→ **PASSAGE**:
....................
From Aristotle to Jane Austen to Kenneth Burke, persuasion is a tricky thing, and its challenges can be the source of pleasure to many.
I think what my LiveJournal space provides me--the endlessly curious and chatty, and truth be told, boring man that I am--is a place to celebrate the hot and steamy sides of suasion. The LiveJournal space compresses the space for ethical, logical, and pathetic appeals in ways no other medium does. Not commercial or cable TV, not radio, not even letters of generations past. Nowhere else is so compressed what has been for so very long comfortably compartmentalized: the author, the audience, and the content. The online journal is like no other hot mess made yet for human communication. It's all the same here.....I need a new verse for Cole Porter's "Anything Goes." So I feel like I have begun a journey into a virtual Vauxhall Gardens, and I am looking for others to join me on my journey.
Xtreme rhetoric shoots all over these LiveJournal sites, and I am glad to be among the party. Some DC political science buffs might know Aristotle's ideas on the topic of persuasion. The great philosopher thought that the character of men (perhaps women, but I am taking much liberty here) and the character of their governments went hand in hand. To move men to action, to persuade them of something, one might study both men and governments together. Sounds logical to me. Others might know of Jane Austen's novel by that title ("If we can persuade your father to all this," said Lady Russell,looking over her paper, "much may be done.") and all the emotions and methods of persuasion that aren't so logical. And the mass comm wonks and rhetoricians like me might know Kenneth Burke's contributions to the Aristotelian tradition in his 1950
A Rhetoric of Motives. With all the logic, all the emotion, content has to round out to mean
something....
....................
→ **PROBLEMS TO WORK ON**:
- 1) In the blog post about persuasion, which song does the writer say needs a new verse?
- 2) Carry on the blog post about persuasion from its last line, keeping the writer's voice.

→ **SUPPLIED ENTRIES**:
....................
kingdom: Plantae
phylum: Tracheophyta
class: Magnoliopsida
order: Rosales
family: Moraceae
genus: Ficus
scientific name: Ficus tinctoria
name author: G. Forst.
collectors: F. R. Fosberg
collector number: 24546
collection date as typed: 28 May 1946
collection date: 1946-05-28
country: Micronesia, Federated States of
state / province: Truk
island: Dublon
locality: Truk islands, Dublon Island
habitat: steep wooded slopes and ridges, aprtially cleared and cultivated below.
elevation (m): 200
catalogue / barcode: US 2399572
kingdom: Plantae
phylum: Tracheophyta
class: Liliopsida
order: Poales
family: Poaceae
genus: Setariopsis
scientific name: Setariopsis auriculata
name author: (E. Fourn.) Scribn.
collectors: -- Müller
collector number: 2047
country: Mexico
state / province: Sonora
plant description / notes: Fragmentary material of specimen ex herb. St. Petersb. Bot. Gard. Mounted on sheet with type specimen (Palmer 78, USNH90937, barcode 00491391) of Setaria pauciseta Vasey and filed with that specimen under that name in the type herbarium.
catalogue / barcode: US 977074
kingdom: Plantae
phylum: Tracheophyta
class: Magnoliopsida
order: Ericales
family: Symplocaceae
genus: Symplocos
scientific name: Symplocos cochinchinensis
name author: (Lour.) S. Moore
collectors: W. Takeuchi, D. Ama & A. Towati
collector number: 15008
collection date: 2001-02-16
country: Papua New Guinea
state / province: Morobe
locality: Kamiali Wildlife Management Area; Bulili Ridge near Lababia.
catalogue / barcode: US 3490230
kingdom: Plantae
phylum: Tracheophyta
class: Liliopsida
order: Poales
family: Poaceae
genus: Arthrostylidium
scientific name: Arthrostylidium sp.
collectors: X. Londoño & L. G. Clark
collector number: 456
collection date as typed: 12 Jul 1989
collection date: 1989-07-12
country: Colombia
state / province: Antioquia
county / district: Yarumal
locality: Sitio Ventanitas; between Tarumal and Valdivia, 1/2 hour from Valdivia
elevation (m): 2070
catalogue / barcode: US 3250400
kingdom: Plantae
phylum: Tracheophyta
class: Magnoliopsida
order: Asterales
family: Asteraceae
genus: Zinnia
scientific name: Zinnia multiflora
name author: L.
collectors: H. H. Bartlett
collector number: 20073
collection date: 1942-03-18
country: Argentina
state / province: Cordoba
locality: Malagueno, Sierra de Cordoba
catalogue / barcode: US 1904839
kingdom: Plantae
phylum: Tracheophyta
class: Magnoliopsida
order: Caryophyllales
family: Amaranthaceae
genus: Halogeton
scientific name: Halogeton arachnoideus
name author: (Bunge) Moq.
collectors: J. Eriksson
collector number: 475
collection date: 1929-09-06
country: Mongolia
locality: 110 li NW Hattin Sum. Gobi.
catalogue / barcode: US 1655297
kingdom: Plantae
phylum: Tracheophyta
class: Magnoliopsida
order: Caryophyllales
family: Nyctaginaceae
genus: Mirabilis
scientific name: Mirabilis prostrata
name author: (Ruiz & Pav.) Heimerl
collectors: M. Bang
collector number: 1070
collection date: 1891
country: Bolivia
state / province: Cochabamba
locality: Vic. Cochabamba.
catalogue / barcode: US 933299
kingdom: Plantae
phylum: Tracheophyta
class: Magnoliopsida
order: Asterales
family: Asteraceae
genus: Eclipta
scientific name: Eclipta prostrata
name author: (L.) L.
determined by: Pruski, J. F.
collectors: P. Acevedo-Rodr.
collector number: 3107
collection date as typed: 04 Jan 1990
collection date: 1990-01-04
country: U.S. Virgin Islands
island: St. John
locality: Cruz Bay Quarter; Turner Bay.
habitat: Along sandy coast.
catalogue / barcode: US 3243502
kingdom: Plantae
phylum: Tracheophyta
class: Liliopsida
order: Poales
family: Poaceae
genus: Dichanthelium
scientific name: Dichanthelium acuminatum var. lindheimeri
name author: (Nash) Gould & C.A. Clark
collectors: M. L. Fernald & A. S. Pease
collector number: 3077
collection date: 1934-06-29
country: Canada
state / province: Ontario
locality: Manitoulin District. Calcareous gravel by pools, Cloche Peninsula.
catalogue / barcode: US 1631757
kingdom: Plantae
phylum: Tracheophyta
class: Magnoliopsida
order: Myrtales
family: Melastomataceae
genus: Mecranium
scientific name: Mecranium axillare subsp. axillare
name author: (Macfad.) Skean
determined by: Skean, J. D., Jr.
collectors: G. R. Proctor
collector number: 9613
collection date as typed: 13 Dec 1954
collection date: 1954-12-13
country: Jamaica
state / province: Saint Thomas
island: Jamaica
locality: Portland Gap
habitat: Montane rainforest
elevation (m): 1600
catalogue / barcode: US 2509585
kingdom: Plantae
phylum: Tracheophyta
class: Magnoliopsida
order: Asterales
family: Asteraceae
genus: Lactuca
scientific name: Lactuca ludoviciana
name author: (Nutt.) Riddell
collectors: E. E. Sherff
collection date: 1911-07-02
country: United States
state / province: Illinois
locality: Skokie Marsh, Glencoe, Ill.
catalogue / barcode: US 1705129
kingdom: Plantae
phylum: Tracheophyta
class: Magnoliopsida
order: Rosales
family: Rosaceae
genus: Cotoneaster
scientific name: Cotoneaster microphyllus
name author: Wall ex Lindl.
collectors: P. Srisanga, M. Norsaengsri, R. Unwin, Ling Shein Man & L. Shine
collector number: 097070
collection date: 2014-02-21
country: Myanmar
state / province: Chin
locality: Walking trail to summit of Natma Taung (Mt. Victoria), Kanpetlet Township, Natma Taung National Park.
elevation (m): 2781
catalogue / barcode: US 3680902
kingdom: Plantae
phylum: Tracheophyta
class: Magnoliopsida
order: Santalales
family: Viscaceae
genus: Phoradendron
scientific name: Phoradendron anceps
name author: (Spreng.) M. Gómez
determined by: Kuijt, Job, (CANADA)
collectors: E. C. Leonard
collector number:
....................
→ **ANSWERS PER TASK**:
- 1) Cole Porter's "Anything Goes."

- 2)
And down this hole of Lewis Carrol proportions I have fallen--or been lead, pushed, or persuaded by LiveJournal expert, the one, the only Unbleached Brun--who is no stranger to things rhetorical by the way.
So off I go, with almost a new professional credential in rhetoric and composition up my sleeve, and I'm hoping someone will find me before I drink the poison.....meanwhile, as the ol' song says......
Times have changed,
And we've often rewound the clock,
Since the Puritans got a shock,
When they landed on Plymouth Rock.
If today,
Any shock they should try to stem,
'Stead of landing on Plymouth Rock,
Plymouth Rock would land on them.
In olden days a glimpse of stocking
Was looked on as something shocking,
But now, God knows,
Anything Goes.
Good authors too who once knew better words,
Now only use four letter words
Writing prose, Anything Goes.
The world has gone mad today
And good's bad today,
And black's white today,
And day's night today,
When most guys today
That women prize today
Are just silly gigolos
And though I'm not a great romancer
I know that I'm bound to answer
When you propose,
Anything goes
When grandmama whose age is eighty
In night clubs is getting matey with gigolo's,
Anything Goes.
When mothers pack and leave poor father
Because they decide they'd rather be tennis pros,
Anything Goes.
If driving fast cars you like,
If low bars you like,
If old hymns you like,
If bare limbs you like,
If Mae West you like
Or me undressed you like,
Why, nobody will oppose!
When every night,
The set that's smart
Is intruding in nudist parties in studios,
Anything Goes.
The world has gone mad today
And good's bad today,
And black's white today,
And day's night today,
When most guys today
That women prize today
Are just silly gigolos
And though I'm not a great romancer
I know that I'm bound to answer
When you propose,
Anything goes
If saying your prayers you like,
If green pears you like
If old chairs you like,
If back stairs you like,
If love affairs you like
With young bears you like,
Why nobody will oppose!
And though I'm not a great romancer
And though I'm not a great romancer
I know that I'm bound to answer
When you propose,
Anything goes...
Anything goes!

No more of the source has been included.